## [Short exercise]
Show every line of the material below that contains the string "disambiguationData". Copy each one in full.

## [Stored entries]
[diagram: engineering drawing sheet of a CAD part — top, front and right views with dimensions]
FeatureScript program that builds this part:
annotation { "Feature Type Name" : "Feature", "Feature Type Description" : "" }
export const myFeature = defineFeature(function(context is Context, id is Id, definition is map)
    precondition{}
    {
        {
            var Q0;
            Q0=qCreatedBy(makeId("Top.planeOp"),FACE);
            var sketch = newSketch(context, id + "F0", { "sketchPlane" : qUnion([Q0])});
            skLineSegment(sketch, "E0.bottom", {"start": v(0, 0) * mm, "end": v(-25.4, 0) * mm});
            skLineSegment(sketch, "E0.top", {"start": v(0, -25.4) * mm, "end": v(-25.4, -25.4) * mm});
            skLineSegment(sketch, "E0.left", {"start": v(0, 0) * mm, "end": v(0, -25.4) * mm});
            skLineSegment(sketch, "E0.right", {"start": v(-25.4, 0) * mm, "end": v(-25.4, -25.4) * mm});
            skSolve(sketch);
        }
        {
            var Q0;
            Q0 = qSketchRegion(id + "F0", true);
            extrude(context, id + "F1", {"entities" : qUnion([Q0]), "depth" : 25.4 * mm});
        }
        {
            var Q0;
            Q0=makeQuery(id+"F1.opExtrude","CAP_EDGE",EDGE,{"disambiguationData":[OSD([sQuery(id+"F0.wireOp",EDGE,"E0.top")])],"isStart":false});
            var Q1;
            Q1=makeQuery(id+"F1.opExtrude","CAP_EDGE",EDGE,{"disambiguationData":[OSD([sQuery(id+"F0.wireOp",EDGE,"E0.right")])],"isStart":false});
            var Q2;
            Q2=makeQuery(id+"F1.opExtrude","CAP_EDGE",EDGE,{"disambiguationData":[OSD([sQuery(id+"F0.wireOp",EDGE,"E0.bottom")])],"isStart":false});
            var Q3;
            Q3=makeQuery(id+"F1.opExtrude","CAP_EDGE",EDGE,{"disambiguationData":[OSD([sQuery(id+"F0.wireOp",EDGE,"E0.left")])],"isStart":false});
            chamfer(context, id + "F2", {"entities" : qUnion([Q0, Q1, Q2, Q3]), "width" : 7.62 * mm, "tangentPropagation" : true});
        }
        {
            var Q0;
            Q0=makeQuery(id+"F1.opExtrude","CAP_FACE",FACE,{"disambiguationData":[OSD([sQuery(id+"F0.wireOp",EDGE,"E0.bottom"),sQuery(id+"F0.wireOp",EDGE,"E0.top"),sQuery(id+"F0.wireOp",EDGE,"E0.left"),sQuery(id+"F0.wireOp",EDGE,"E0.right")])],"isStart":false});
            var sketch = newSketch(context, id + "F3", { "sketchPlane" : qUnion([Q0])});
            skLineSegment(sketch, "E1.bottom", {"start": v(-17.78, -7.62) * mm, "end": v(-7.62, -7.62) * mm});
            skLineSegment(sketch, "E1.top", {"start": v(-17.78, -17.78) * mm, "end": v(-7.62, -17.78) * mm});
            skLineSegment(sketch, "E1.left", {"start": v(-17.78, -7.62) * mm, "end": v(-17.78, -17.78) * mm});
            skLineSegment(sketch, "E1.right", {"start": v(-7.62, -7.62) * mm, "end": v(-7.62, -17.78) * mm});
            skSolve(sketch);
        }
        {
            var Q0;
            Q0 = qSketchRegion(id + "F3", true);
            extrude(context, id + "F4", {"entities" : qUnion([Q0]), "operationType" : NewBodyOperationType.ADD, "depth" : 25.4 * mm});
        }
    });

## [Result]
            Q0=makeQuery(id+"F1.opExtrude","CAP_EDGE",EDGE,{"disambiguationData":[OSD([sQuery(id+"F0.wireOp",EDGE,"E0.top")])],"isStart":false});
            Q1=makeQuery(id+"F1.opExtrude","CAP_EDGE",EDGE,{"disambiguationData":[OSD([sQuery(id+"F0.wireOp",EDGE,"E0.right")])],"isStart":false});
            Q2=makeQuery(id+"F1.opExtrude","CAP_EDGE",EDGE,{"disambiguationData":[OSD([sQuery(id+"F0.wireOp",EDGE,"E0.bottom")])],"isStart":false});
            Q3=makeQuery(id+"F1.opExtrude","CAP_EDGE",EDGE,{"disambiguationData":[OSD([sQuery(id+"F0.wireOp",EDGE,"E0.left")])],"isStart":false});
            Q0=makeQuery(id+"F1.opExtrude","CAP_FACE",FACE,{"disambiguationData":[OSD([sQuery(id+"F0.wireOp",EDGE,"E0.bottom"),sQuery(id+"F0.wireOp",EDGE,"E0.top"),sQuery(id+"F0.wireOp",EDGE,"E0.left"),sQuery(id+"F0.wireOp",EDGE,"E0.right")])],"isStart":false});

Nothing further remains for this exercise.